Our client, a German car manufacturer, wanted to predict daily materials consumption based on the type and number of parts sent to the production hall on a given day. The purpose of daily consumption prediction was to minimize waste and save unnecessary purchases.
The client turned to the data scientists from Stermedia to verify the idea of the internal team and refine the business side of the project. Furthermore, they expected Stermedia to conduct data analysis using artificial intelligence (machine learning).
Firstly, our machine learning data scientists conducted a full business interview to understand the client’s needs and choose the most adequate approach. They collected information about the inner workings of the factory, the data the customer can provide, and the process of data gathering. In the next step, they tested several models for material consumption prediction and picked the best one.
The biggest challenge our team encountered is the small amount of data the client had. The number of different types of car parts entering the factory (data columns, or features) was far greater than the number of production days (data rows, or observations). To overcome that, regularized linear models with recursive feature elimination were used. Each model was built in an iterative fashion. Starting with all available features, in every iteration step, the least important feature was being removed. The steps were as follows:
The feature that enters the model was chosen with the help of correlation analysis. By the end of the process described above, each of the modeled values was assigned the optimal set of features to consider when making a prediction.

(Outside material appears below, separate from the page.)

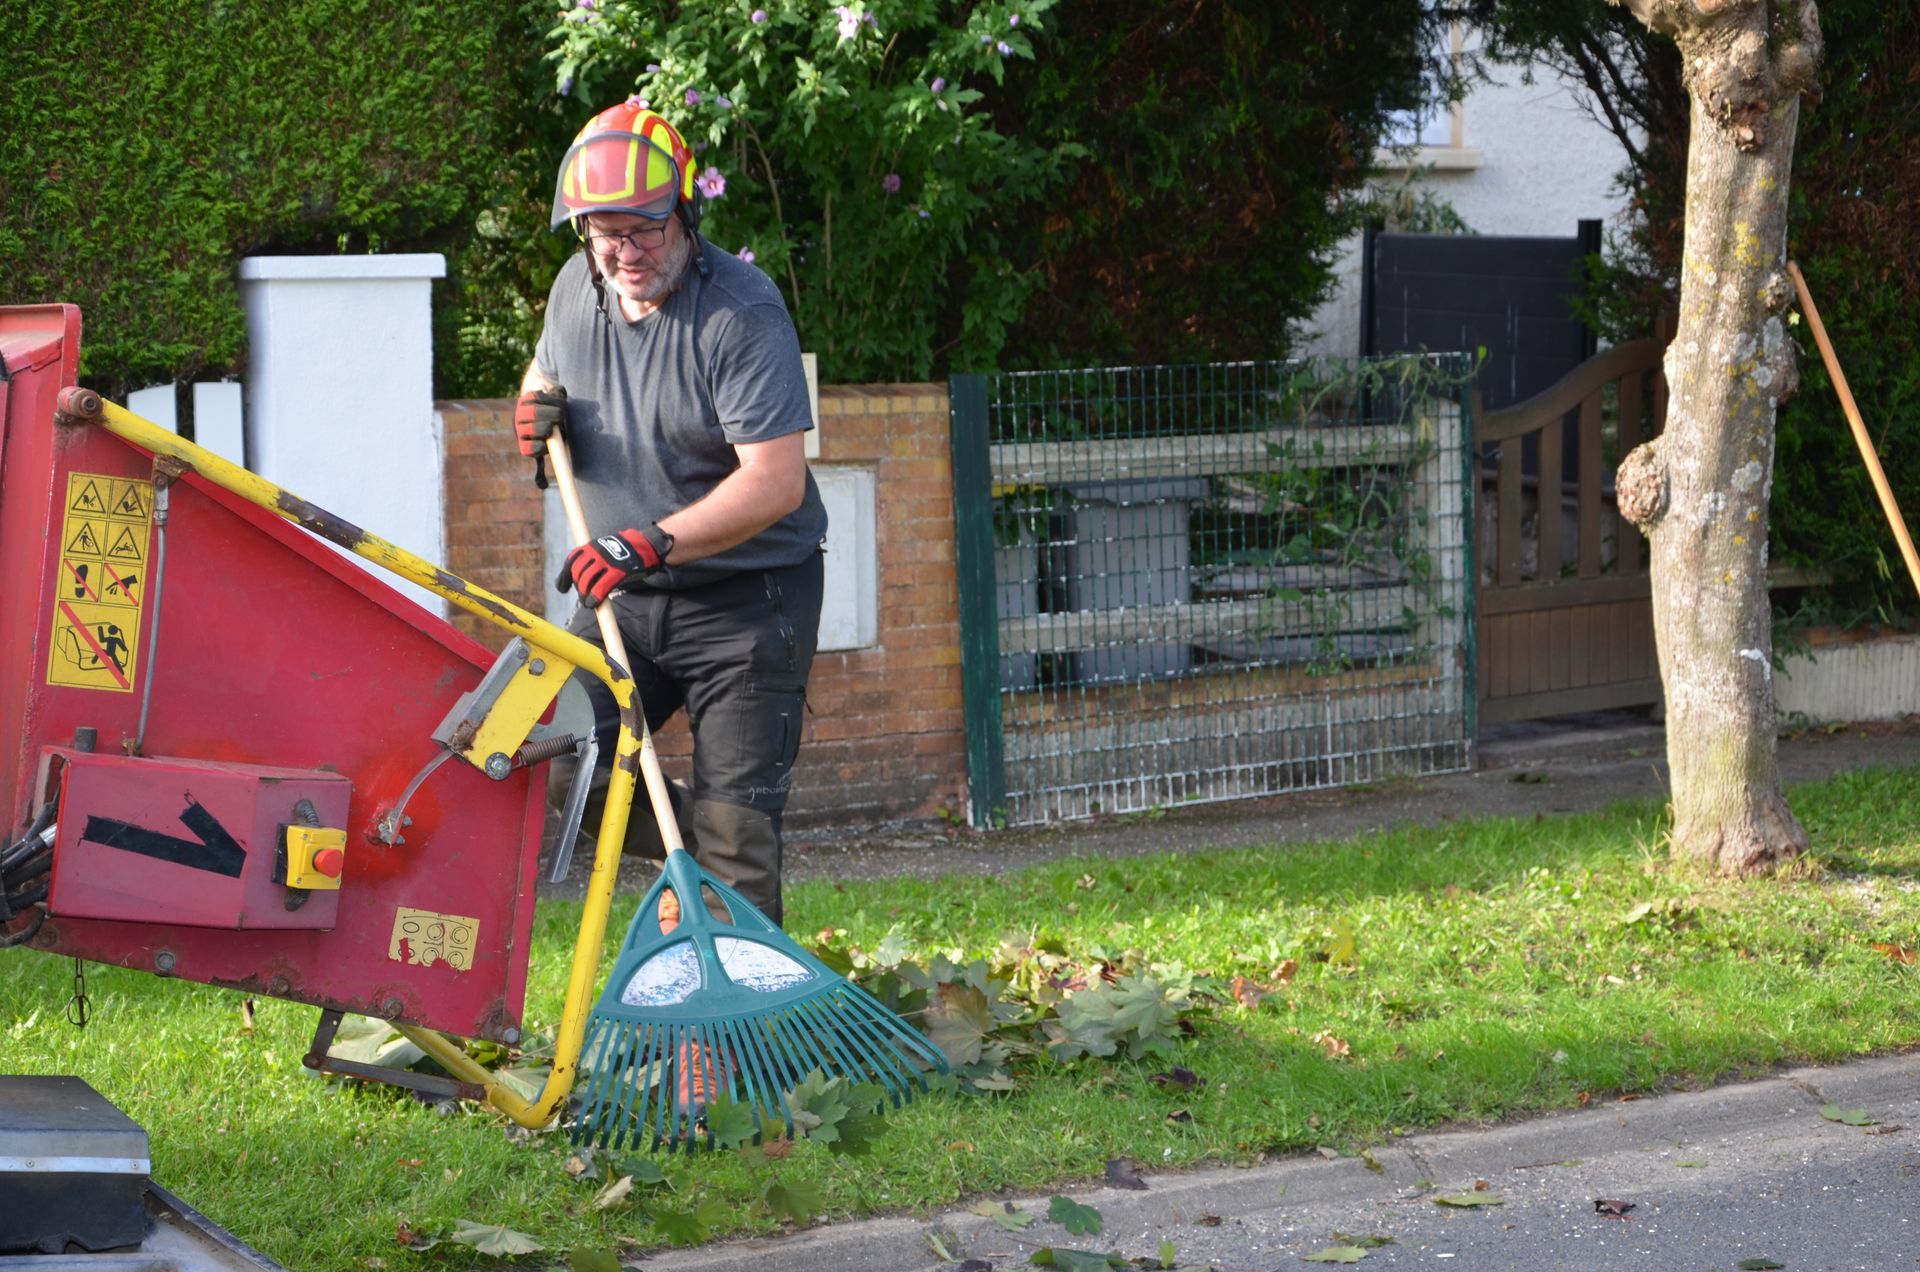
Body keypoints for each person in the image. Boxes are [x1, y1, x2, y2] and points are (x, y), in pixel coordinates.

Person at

The plot on the left shows predicted material consumption in relation to the actual one. The closer the dots are to the diagonal, the better. In the plot on the right, the blue line is an actual material consumption, and yellow is a predicted consumption. The values are sorted for clarity. This way we can more easily focus on the days when a significant amount of material is consumed.
Pic. 1 Model predictions on a test dataset
It is worth mentioning that if more data were available, the team would most likely end up using random forests, neural networks, or gradient boosting methods like XGBoost or LightGBM. In this task though, classic regression models were the best choice.
As a result of this project, we improved the quality of materials consumption prediction by 15%, according to the weighted mean absolute percentage error. In a longer perspective, this prediction leads to more accurate planning and waste reduction in the manufacturing process.
In the above work, the models were prepared using the Jupyter Notebook environment for Python and the scikit-learn and pandas libraries.